The data follows this line. Copy verbatim the line with "- **Zeitstempel (UTC)**: der" and each line after it to the end.
┌─ Records supplied
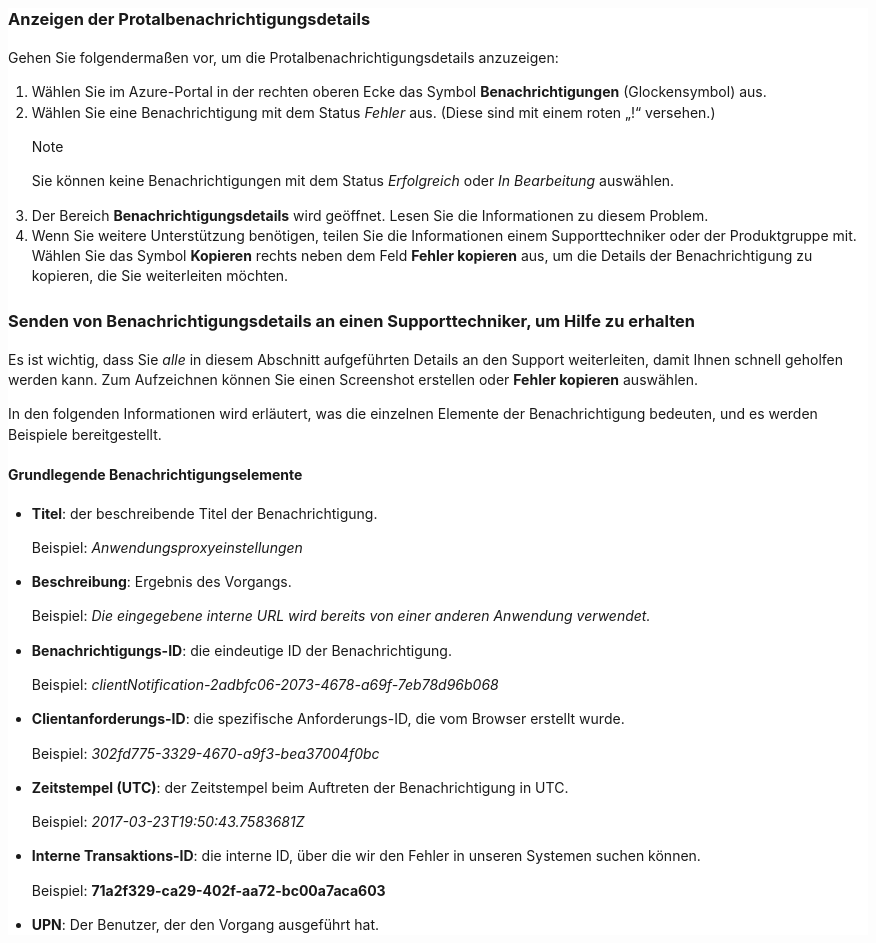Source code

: ### <a name="view-portal-notification-details"></a>Anzeigen der Protalbenachrichtigungsdetails

Gehen Sie folgendermaßen vor, um die Protalbenachrichtigungsdetails anzuzeigen:

1. Wählen Sie im Azure-Portal in der rechten oberen Ecke das Symbol **Benachrichtigungen** (Glockensymbol) aus.
2. Wählen Sie eine Benachrichtigung mit dem Status *Fehler* aus. (Diese sind mit einem roten „!“ versehen.)
   > [!NOTE]
   > Sie können keine Benachrichtigungen mit dem Status *Erfolgreich* oder *In Bearbeitung* auswählen.
3. Der Bereich **Benachrichtigungsdetails** wird geöffnet. Lesen Sie die Informationen zu diesem Problem.
4. Wenn Sie weitere Unterstützung benötigen, teilen Sie die Informationen einem Supporttechniker oder der Produktgruppe mit. Wählen Sie das Symbol **Kopieren** rechts neben dem Feld **Fehler kopieren** aus, um die Details der Benachrichtigung zu kopieren, die Sie weiterleiten möchten.

### <a name="send-notification-details-to-a-support-engineer-to-get-help"></a>Senden von Benachrichtigungsdetails an einen Supporttechniker, um Hilfe zu erhalten

Es ist wichtig, dass Sie *alle* in diesem Abschnitt aufgeführten Details an den Support weiterleiten, damit Ihnen schnell geholfen werden kann. Zum Aufzeichnen können Sie einen Screenshot erstellen oder **Fehler kopieren** auswählen.

In den folgenden Informationen wird erläutert, was die einzelnen Elemente der Benachrichtigung bedeuten, und es werden Beispiele bereitgestellt.

#### <a name="essential-notification-items"></a>Grundlegende Benachrichtigungselemente

- **Titel**: der beschreibende Titel der Benachrichtigung.

   Beispiel: *Anwendungsproxyeinstellungen*

- **Beschreibung**: Ergebnis des Vorgangs.

   Beispiel: *Die eingegebene interne URL wird bereits von einer anderen Anwendung verwendet.*

- **Benachrichtigungs-ID**: die eindeutige ID der Benachrichtigung.

    Beispiel: *clientNotification-2adbfc06-2073-4678-a69f-7eb78d96b068*

- **Clientanforderungs-ID**: die spezifische Anforderungs-ID, die vom Browser erstellt wurde.

    Beispiel: *302fd775-3329-4670-a9f3-bea37004f0bc*

- **Zeitstempel (UTC)**: der Zeitstempel beim Auftreten der Benachrichtigung in UTC.

    Beispiel: *2017-03-23T19:50:43.7583681Z*

- **Interne Transaktions-ID**: die interne ID, über die wir den Fehler in unseren Systemen suchen können.

    Beispiel: **71a2f329-ca29-402f-aa72-bc00a7aca603**

- **UPN**: Der Benutzer, der den Vorgang ausgeführt hat.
└─
● Reply to the exercise:
- **Zeitstempel (UTC)**: der Zeitstempel beim Auftreten der Benachrichtigung in UTC.

    Beispiel: *2017-03-23T19:50:43.7583681Z*

- **Interne Transaktions-ID**: die interne ID, über die wir den Fehler in unseren Systemen suchen können.

    Beispiel: **71a2f329-ca29-402f-aa72-bc00a7aca603**

- **UPN**: Der Benutzer, der den Vorgang ausgeführt hat.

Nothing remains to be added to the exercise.